(TASK REQUIREMENTS): Find "armchair: none [94,228,231,351]" and "framed print: present [289,191,422,329]" in the records below. Copy the lines holding them and every line between, exactly, and no others.

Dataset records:
☆ ☆ ☆ ☆ ☆

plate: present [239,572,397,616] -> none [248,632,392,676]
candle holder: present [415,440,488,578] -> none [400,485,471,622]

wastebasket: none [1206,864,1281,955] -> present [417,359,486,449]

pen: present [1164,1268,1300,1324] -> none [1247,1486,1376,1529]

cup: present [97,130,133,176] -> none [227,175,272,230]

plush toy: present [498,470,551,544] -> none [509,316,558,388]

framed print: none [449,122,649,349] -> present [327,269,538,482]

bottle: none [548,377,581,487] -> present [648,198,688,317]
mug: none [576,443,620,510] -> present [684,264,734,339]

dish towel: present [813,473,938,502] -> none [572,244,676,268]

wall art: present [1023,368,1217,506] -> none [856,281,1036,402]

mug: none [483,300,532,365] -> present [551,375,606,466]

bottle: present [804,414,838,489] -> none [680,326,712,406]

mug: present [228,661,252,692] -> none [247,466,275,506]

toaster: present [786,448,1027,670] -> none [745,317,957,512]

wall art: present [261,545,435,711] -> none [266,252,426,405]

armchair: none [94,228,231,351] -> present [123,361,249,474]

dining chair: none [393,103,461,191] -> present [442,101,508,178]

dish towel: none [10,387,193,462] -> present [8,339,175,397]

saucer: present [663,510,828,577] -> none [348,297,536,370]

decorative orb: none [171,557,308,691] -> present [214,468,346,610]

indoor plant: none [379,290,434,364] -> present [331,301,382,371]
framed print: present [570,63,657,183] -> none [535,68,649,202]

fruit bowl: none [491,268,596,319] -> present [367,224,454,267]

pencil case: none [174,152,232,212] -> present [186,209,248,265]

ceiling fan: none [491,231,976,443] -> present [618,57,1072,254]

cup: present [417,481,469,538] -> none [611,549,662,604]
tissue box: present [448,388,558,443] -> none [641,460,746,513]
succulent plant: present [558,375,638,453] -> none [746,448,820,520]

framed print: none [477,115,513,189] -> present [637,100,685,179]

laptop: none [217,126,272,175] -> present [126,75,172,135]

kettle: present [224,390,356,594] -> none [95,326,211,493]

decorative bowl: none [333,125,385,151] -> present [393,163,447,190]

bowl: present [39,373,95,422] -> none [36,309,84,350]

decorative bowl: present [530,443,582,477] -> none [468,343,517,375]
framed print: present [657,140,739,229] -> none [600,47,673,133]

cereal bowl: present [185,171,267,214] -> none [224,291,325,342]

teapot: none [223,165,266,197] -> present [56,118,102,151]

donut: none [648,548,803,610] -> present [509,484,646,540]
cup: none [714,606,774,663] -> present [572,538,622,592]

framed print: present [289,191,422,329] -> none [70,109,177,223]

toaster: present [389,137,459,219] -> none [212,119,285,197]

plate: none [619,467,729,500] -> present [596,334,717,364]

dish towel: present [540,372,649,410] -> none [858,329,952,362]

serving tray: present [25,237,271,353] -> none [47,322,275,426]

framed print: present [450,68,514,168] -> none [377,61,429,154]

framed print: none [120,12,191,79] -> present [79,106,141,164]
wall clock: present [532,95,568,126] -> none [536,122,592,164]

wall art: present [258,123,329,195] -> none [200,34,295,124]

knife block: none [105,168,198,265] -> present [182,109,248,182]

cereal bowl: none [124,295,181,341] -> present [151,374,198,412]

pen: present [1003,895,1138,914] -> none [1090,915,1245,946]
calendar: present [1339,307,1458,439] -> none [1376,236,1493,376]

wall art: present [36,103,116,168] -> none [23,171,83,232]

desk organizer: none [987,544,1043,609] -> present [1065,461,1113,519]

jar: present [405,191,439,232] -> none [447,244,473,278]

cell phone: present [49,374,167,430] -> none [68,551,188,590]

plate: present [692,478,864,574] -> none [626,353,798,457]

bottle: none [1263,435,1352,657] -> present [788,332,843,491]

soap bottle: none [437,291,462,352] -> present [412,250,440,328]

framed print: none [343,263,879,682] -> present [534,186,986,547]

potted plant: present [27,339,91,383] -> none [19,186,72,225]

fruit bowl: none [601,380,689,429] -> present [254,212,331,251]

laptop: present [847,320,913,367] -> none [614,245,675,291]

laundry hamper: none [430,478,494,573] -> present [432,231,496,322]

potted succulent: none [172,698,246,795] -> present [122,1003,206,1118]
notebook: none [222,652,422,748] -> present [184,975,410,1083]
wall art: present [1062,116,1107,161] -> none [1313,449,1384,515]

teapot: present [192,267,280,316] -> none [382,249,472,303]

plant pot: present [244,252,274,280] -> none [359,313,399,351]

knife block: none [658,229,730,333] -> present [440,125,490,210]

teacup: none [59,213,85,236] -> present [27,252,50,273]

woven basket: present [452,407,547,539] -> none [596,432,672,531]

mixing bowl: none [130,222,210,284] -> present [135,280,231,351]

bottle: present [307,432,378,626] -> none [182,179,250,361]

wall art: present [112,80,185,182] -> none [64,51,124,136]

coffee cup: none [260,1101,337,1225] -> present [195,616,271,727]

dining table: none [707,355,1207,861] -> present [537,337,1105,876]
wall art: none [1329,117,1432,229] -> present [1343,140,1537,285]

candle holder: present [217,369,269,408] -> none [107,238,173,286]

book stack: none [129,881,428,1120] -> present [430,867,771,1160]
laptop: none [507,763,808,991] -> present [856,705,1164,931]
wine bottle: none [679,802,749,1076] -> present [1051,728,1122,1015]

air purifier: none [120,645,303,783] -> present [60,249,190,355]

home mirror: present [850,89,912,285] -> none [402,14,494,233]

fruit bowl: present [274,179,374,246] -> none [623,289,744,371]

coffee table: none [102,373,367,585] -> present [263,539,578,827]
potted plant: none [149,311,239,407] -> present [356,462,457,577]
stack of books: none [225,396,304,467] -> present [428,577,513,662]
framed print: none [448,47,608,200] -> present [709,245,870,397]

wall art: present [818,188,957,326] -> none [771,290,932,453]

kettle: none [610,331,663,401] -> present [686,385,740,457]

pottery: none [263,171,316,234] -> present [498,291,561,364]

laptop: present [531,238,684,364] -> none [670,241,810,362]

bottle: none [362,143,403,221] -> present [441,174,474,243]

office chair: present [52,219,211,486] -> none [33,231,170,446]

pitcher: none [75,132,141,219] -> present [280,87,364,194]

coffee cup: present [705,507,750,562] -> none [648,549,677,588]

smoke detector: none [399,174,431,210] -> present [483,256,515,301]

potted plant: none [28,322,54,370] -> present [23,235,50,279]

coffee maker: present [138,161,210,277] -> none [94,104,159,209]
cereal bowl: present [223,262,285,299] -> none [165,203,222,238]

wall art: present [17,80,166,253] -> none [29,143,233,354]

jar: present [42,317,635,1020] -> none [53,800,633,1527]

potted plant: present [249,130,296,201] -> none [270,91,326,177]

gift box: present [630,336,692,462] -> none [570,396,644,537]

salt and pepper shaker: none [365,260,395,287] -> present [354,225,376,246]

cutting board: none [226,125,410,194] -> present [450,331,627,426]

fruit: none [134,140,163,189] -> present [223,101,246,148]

☆ ☆ ☆ ☆ ☆

(EXERCISE RESULT):
armchair: none [94,228,231,351] -> present [123,361,249,474]

dining chair: none [393,103,461,191] -> present [442,101,508,178]

dish towel: none [10,387,193,462] -> present [8,339,175,397]

saucer: present [663,510,828,577] -> none [348,297,536,370]

decorative orb: none [171,557,308,691] -> present [214,468,346,610]

indoor plant: none [379,290,434,364] -> present [331,301,382,371]
framed print: present [570,63,657,183] -> none [535,68,649,202]

fruit bowl: none [491,268,596,319] -> present [367,224,454,267]

pencil case: none [174,152,232,212] -> present [186,209,248,265]

ceiling fan: none [491,231,976,443] -> present [618,57,1072,254]

cup: present [417,481,469,538] -> none [611,549,662,604]
tissue box: present [448,388,558,443] -> none [641,460,746,513]
succulent plant: present [558,375,638,453] -> none [746,448,820,520]

framed print: none [477,115,513,189] -> present [637,100,685,179]

laptop: none [217,126,272,175] -> present [126,75,172,135]

kettle: present [224,390,356,594] -> none [95,326,211,493]

decorative bowl: none [333,125,385,151] -> present [393,163,447,190]

bowl: present [39,373,95,422] -> none [36,309,84,350]

decorative bowl: present [530,443,582,477] -> none [468,343,517,375]
framed print: present [657,140,739,229] -> none [600,47,673,133]

cereal bowl: present [185,171,267,214] -> none [224,291,325,342]

teapot: none [223,165,266,197] -> present [56,118,102,151]

donut: none [648,548,803,610] -> present [509,484,646,540]
cup: none [714,606,774,663] -> present [572,538,622,592]

framed print: present [289,191,422,329] -> none [70,109,177,223]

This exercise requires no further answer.